There is something wonderfully indulgent about a weighty, stylish hardback. It’s the ultimate treat. But, whilst it’s tempting to leave a glossy selection sprawled on our coffee table like Coco Chanel’s salon, the best fashion books are more than just a stylish adornment. They’ve got to do more than just give us a pretty #shelfie moment on Instagram. The best fashion catalogues give us a unique insight into a world we often admire from afar yet rarely get the inside scoop on.

So whether you’re in need of a fact about Pierre Balmain or feel like spending the afternoon sprawled out on the sofa, swooning over photographs of haute couture, these coffee table books are the perfect fashion finds.

Fashion’s Front Line: Fashion Show Photography from the Runway to Backstage by Nilgin Yusuf

If you’ve ever been to a runway show, you’ll remember the euphoria, music and flashing lights as the crowd gear up for the showcase of a brand’s new collection. If you haven’t had the chance to attend one (which, let’s face it, is most of us), then you definitely need this book in your life.
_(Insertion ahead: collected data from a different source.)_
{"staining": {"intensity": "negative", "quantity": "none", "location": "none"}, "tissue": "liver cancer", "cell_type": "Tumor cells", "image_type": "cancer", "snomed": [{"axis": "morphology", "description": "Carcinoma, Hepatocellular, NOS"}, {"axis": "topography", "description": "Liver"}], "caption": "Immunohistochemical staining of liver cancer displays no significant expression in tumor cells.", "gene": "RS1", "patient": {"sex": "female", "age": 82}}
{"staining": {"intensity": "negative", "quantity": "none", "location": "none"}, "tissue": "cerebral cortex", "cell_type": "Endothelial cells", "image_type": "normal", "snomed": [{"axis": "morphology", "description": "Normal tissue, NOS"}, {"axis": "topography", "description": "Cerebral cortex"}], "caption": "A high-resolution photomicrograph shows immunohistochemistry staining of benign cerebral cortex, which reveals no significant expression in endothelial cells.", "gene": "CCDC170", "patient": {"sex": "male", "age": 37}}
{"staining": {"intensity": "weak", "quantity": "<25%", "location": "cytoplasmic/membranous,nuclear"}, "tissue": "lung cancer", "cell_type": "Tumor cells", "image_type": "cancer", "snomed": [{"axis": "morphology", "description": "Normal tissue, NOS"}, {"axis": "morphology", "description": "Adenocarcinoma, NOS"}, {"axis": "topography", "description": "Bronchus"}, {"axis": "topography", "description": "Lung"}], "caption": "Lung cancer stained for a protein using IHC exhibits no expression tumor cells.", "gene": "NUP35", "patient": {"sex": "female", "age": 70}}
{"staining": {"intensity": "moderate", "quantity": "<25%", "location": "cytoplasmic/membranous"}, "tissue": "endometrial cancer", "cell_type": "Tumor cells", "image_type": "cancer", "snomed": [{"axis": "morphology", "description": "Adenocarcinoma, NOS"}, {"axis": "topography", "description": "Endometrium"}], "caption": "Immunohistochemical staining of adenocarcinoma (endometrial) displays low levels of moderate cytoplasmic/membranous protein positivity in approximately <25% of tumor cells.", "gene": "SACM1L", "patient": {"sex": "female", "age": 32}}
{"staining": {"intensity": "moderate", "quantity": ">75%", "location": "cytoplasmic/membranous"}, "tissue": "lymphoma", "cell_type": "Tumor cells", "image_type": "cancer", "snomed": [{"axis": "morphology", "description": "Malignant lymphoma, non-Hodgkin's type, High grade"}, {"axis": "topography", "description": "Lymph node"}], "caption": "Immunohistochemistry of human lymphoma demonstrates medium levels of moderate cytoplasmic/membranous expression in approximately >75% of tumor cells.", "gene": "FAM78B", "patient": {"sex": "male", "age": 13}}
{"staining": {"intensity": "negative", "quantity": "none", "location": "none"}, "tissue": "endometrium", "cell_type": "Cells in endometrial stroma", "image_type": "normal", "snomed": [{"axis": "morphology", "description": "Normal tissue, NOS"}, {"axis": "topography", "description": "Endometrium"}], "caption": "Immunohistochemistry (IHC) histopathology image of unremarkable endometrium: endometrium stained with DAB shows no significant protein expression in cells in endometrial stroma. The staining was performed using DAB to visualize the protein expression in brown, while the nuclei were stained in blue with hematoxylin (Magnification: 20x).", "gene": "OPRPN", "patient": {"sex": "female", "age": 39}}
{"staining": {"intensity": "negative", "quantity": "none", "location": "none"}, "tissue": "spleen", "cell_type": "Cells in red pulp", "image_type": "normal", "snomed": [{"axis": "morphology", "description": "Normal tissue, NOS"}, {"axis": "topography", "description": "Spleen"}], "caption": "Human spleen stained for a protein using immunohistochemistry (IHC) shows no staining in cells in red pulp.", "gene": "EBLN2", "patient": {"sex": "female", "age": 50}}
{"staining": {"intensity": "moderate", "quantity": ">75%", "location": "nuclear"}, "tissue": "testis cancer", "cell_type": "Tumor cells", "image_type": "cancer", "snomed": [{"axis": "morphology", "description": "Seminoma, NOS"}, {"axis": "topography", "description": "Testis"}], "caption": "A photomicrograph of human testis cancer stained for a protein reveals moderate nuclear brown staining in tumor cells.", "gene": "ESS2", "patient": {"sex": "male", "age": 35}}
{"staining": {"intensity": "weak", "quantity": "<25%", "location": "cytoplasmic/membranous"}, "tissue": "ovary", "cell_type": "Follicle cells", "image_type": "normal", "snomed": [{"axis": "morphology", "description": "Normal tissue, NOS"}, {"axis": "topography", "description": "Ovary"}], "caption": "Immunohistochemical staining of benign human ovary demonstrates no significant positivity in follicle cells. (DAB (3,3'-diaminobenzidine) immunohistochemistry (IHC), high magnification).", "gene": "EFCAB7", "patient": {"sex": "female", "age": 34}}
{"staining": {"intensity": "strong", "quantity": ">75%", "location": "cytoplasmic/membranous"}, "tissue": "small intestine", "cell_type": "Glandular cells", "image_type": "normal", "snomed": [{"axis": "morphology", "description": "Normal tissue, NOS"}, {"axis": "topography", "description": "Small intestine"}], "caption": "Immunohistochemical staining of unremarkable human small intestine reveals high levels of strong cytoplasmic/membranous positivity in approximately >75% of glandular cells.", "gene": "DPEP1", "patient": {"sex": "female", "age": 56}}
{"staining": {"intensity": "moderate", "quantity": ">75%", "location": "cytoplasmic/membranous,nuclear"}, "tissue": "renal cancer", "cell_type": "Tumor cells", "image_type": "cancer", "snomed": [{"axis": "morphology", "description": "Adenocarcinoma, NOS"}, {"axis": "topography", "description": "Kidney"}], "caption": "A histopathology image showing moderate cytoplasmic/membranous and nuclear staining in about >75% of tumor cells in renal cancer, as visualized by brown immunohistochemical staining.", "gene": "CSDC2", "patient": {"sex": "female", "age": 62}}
This book celebrates images from the celeb FROW, as well as unseen backstage snaps, taken by catwalk photographer Niall McInerney.

Paris Haute Couture by Olivier Saillard

This is a visually stunning and informative history of haute couture fashion in Paris, taking us chronologically through its fascinating story. From Paul Poiret to Balenciaga, Chanel, Yves Saint Laurent and beyond to Christian Lacroix and Jean-Paul Gaultier – every era is covered here. What truly sells this book are the gloriously glossy images, photographs and sketches. Paris Haute Couture is a glorious thing to own and hold and marvel at.


Chanel: Collections and Creations by Dani
èle Bott

Chanel addict? Who isn’t. This is a lust-have for all fans. Charting the history of Coco’s career back in the 1920s, this beautiful book explains how she made her mark in the industry as well as celebrating the brand’s stunning creations now. Opening it’s doors, this book shares the House of Chanel’s private archives.

Self Portrait in a Velvet Dress: Frida’s Wardrobe by Carlos Phillips Olmed and Magdalena Rosenzweig

Clothes weren’t just clothes to Frida: they expressed both her artistic prowess and a deep cultural love for her country. Surprisingly,this is the first book about Frida Kahlo that solely focuses on her phenomenal wardrobe. It’s a clever undertaking: 95 of Frida’s newly restored clothes are displayed alongside archive photographs of the Mexican icon wearing them. It’s a breathtaking book that is a must-buy for any Frida fan.


Dior By Avedon by Jacqueline De Ribes, Justine Picardie and Olivier Saillard

We reckon this is essential for any coffee date with your girlfriends. FYI, you might want to host it at your place because this is one seriously heavy hardback to lug around in your tote. With 206 pages of incredible images taken by photographer Richard Avon, welcome to Dior heaven.

Alexander McQueen by Claire Wilcox

His retrospective was the most popular exhibition the V&A have ever staged. 480,000 tickets and a whopping 21-week run. Flick through this imposing catalogue – that accompanied the blockbuster show – and you will immediately see why. Featuring 28 essays by fashion critics who know their stuff, 440 images, backstage portraits and previously unpublished sketches, Claire Wilcox’s book is a thrilling exploration of a fearless designer we lost too soon.


The Fashion Book (New Edition) by Phaidon

Whether you’re a novice to the world of fashion or an expert on the subject, this is your go-to for a quick, easy and up-to-date lowdown. An A-Z of everyone you need to know in the industry from emerging photographers to new designers, it’s right at your fingertips with this glossy bible.

Tom Ford: 10 Years by Graydon Carter and Bridget Foley

Any fashion devotee should own this monochrome hardback on their bookshelf. It’s a fascinating insight into the world of a renowned fashion designer, notably looking at his time as creative director for Gucci and Yves Saint Laurent. With images by Richard Avedon, Helmut Newton, Steven Meisel and Terry Richardson, this is a picture perfect package.